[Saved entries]
%%
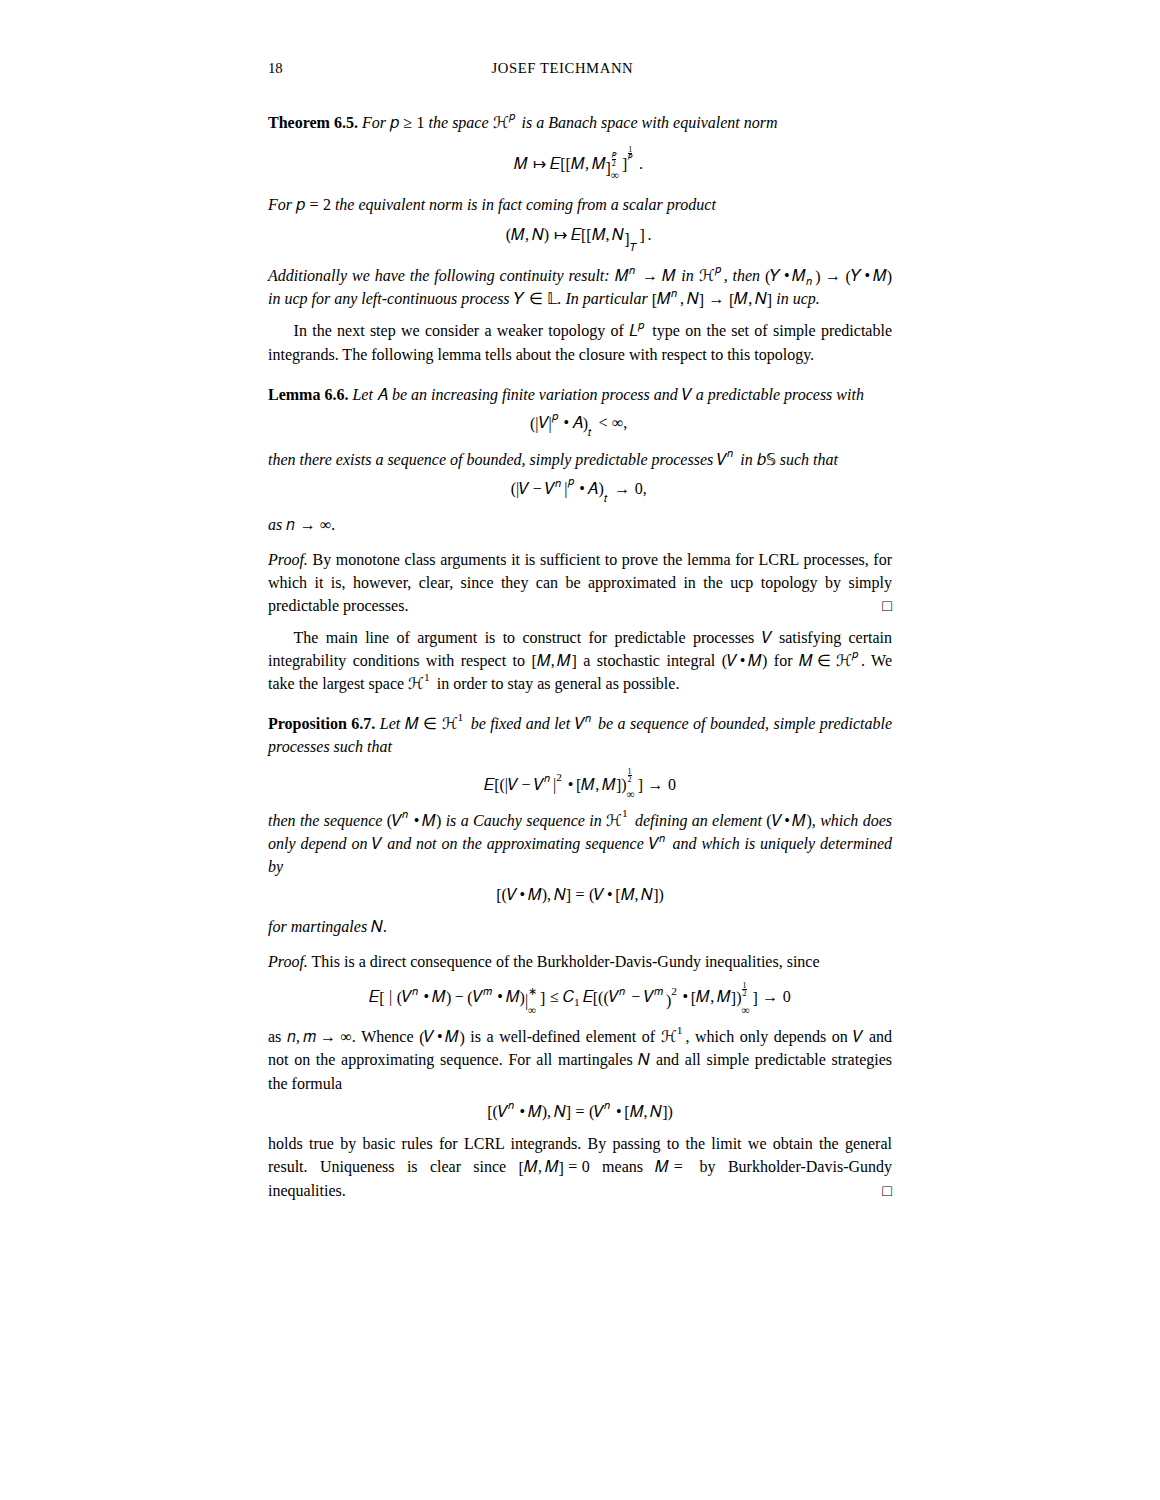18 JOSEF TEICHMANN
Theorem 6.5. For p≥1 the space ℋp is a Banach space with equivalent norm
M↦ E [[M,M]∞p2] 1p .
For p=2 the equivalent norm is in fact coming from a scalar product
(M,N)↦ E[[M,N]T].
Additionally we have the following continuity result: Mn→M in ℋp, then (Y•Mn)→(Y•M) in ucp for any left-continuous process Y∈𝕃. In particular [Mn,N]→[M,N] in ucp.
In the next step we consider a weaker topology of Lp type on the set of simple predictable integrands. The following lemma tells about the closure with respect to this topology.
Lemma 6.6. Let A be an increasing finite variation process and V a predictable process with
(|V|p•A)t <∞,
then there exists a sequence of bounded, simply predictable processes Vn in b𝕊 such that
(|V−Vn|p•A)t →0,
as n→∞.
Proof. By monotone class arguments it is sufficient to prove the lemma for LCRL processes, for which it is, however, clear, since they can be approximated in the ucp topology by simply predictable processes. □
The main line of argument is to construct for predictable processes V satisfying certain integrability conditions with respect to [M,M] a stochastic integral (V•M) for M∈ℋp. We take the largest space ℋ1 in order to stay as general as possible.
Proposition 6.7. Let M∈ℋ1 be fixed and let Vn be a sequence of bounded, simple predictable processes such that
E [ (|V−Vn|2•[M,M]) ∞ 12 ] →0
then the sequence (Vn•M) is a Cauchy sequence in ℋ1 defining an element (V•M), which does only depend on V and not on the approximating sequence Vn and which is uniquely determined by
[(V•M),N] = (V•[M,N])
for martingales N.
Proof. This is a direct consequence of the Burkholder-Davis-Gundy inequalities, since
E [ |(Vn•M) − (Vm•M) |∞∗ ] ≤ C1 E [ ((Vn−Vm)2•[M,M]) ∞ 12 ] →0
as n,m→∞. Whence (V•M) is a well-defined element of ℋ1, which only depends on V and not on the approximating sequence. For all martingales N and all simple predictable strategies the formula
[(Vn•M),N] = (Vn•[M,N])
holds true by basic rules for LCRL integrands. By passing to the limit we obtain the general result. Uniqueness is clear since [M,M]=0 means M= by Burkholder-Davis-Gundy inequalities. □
%%
Problem description
What you give back should be the lines from the one with "E [ (|V−Vn|2•[M,M]) ∞ 12 ] →0" to the end of the data, copied exactly, both ends included.

Answer to this problem
E [ (|V−Vn|2•[M,M]) ∞ 12 ] →0
then the sequence (Vn•M) is a Cauchy sequence in ℋ1 defining an element (V•M), which does only depend on V and not on the approximating sequence Vn and which is uniquely determined by
[(V•M),N] = (V•[M,N])
for martingales N.
Proof. This is a direct consequence of the Burkholder-Davis-Gundy inequalities, since
E [ |(Vn•M) − (Vm•M) |∞∗ ] ≤ C1 E [ ((Vn−Vm)2•[M,M]) ∞ 12 ] →0
as n,m→∞. Whence (V•M) is a well-defined element of ℋ1, which only depends on V and not on the approximating sequence. For all martingales N and all simple predictable strategies the formula
[(Vn•M),N] = (Vn•[M,N])
holds true by basic rules for LCRL integrands. By passing to the limit we obtain the general result. Uniqueness is clear since [M,M]=0 means M= by Burkholder-Davis-Gundy inequalities. □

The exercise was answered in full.